(Keypoint coordinate data):
-*-*-

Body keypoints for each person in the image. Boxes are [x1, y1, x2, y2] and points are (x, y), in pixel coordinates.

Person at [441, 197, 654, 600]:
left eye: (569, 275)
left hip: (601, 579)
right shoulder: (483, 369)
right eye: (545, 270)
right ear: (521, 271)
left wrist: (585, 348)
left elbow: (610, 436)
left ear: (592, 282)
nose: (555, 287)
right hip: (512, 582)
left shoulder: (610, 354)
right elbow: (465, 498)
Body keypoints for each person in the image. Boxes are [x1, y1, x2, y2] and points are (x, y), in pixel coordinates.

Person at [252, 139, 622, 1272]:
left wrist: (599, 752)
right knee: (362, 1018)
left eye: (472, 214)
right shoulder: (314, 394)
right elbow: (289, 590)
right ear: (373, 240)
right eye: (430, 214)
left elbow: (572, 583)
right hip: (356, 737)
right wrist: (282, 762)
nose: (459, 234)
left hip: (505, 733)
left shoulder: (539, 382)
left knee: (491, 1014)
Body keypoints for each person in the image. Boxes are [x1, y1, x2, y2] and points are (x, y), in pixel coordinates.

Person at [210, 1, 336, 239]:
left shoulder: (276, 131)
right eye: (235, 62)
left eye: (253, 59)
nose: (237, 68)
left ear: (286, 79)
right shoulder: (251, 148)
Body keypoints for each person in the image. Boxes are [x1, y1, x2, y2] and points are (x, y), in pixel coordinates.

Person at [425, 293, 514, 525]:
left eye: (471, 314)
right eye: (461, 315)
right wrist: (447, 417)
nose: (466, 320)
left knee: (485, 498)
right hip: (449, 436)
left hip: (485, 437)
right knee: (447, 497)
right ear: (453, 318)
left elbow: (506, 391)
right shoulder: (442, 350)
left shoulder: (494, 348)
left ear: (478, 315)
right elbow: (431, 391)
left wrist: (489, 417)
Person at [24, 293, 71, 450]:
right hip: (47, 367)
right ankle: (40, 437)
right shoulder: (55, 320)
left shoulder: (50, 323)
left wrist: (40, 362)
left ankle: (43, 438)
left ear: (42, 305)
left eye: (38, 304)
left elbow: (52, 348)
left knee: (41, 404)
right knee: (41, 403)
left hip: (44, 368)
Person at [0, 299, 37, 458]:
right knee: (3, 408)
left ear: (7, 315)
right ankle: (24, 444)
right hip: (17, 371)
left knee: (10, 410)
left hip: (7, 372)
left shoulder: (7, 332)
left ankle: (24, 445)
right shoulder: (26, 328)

-*-*-

(WORK TO BE COMPLETED): Exact retyping of every entry is required.

(TASK OUTPUT):
Body keypoints for each person in the image. Boxes are [x1, y1, x2, y2] and points are (x, y), in pixel coordinates.

Person at [441, 197, 654, 600]:
left eye: (569, 275)
left hip: (601, 579)
right shoulder: (483, 369)
right eye: (545, 270)
right ear: (521, 271)
left wrist: (585, 348)
left elbow: (610, 436)
left ear: (592, 282)
nose: (555, 287)
right hip: (512, 582)
left shoulder: (610, 354)
right elbow: (465, 498)
Body keypoints for each person in the image. Boxes are [x1, y1, x2, y2] and points are (x, y), in pixel coordinates.

Person at [252, 139, 622, 1272]:
left wrist: (599, 752)
right knee: (362, 1018)
left eye: (472, 214)
right shoulder: (314, 394)
right elbow: (289, 590)
right ear: (373, 240)
right eye: (430, 214)
left elbow: (572, 583)
right hip: (356, 737)
right wrist: (282, 762)
nose: (459, 234)
left hip: (505, 733)
left shoulder: (539, 382)
left knee: (491, 1014)
Body keypoints for each person in the image. Boxes are [x1, y1, x2, y2] and points are (x, y), in pixel coordinates.

Person at [210, 1, 336, 239]:
left shoulder: (276, 131)
right eye: (235, 62)
left eye: (253, 59)
nose: (237, 68)
left ear: (286, 79)
right shoulder: (251, 148)
Body keypoints for each person in the image. Boxes are [x1, y1, x2, y2] and points are (x, y), in pixel coordinates.

Person at [425, 293, 514, 525]:
left eye: (471, 314)
right eye: (461, 315)
right wrist: (447, 417)
nose: (466, 320)
left knee: (485, 498)
right hip: (449, 436)
left hip: (485, 437)
right knee: (447, 497)
right ear: (453, 318)
left elbow: (506, 391)
right shoulder: (442, 350)
left shoulder: (494, 348)
left ear: (478, 315)
right elbow: (431, 391)
left wrist: (489, 417)
Person at [24, 293, 71, 450]:
right hip: (47, 367)
right ankle: (40, 437)
right shoulder: (55, 320)
left shoulder: (50, 323)
left wrist: (40, 362)
left ankle: (43, 438)
left ear: (42, 305)
left eye: (38, 304)
left elbow: (52, 348)
left knee: (41, 404)
right knee: (41, 403)
left hip: (44, 368)
Person at [0, 299, 37, 458]:
right knee: (3, 408)
left ear: (7, 315)
right ankle: (24, 444)
right hip: (17, 371)
left knee: (10, 410)
left hip: (7, 372)
left shoulder: (7, 332)
left ankle: (24, 445)
right shoulder: (26, 328)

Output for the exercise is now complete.